■ ACTION ITEM
Word for word, write out all the entries below, omitting every picture.

■ MATERIAL TO PROCESS
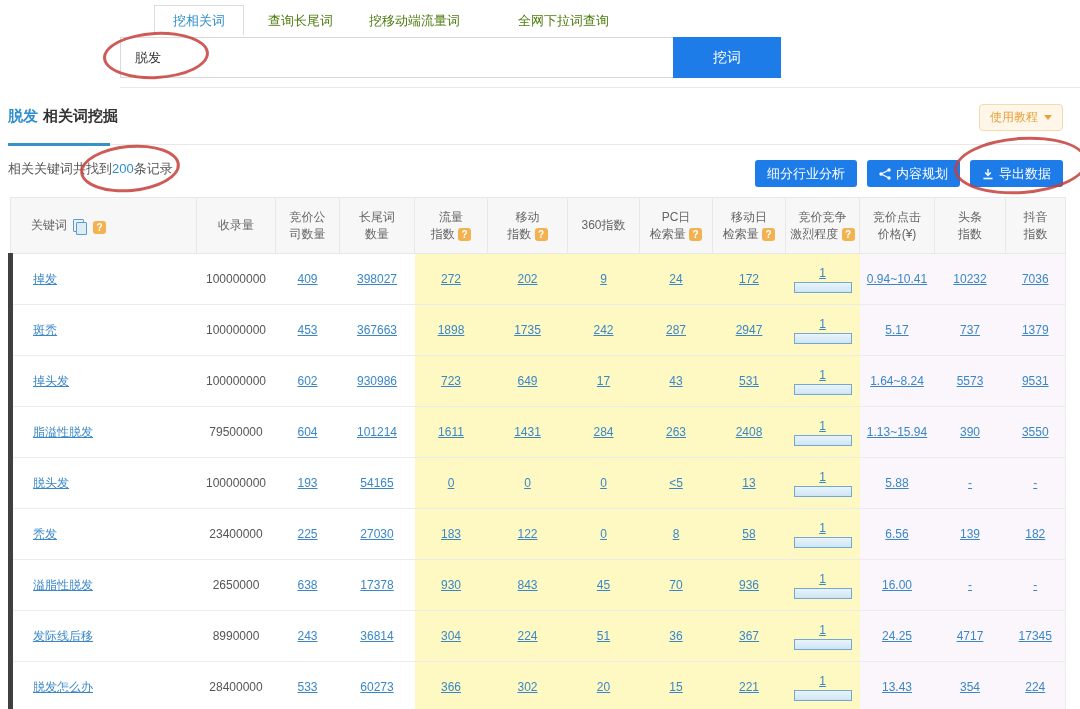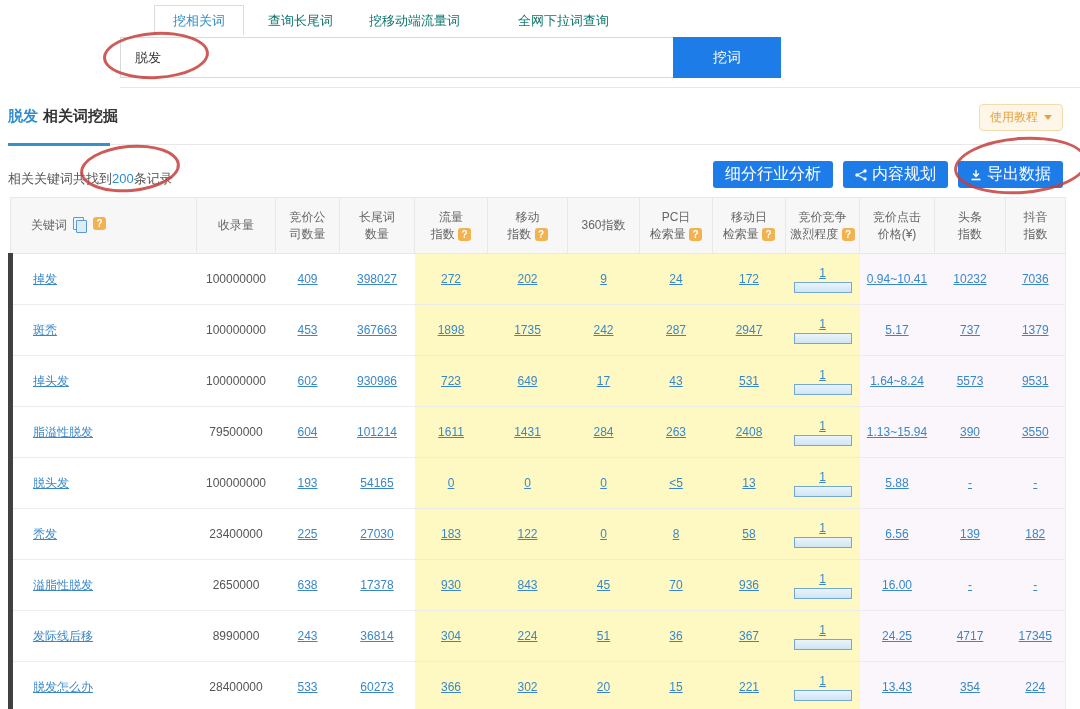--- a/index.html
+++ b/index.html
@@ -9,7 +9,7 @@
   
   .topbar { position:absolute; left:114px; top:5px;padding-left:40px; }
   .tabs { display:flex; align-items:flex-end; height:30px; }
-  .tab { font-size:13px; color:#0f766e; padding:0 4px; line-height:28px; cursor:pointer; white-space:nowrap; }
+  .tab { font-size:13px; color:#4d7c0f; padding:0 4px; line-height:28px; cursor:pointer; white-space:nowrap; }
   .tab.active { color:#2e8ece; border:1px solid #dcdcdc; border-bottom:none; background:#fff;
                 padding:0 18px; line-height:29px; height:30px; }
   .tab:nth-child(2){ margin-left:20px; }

■ RESPONSE TO THIS EXERCISE
--- a/index.html
+++ b/index.html
@@ -9,7 +9,7 @@
   
   .topbar { position:absolute; left:114px; top:5px;padding-left:40px; }
   .tabs { display:flex; align-items:flex-end; height:30px; }
-  .tab { font-size:13px; color:#0f766e; padding:0 4px; line-height:28px; cursor:pointer; white-space:nowrap; }
+  .tab { font-size:13px; color:#4d7c0f; padding:0 4px; line-height:28px; cursor:pointer; white-space:nowrap; }
   .tab.active { color:#2e8ece; border:1px solid #dcdcdc; border-bottom:none; background:#fff;
                 padding:0 18px; line-height:29px; height:30px; }
   .tab:nth-child(2){ margin-left:20px; }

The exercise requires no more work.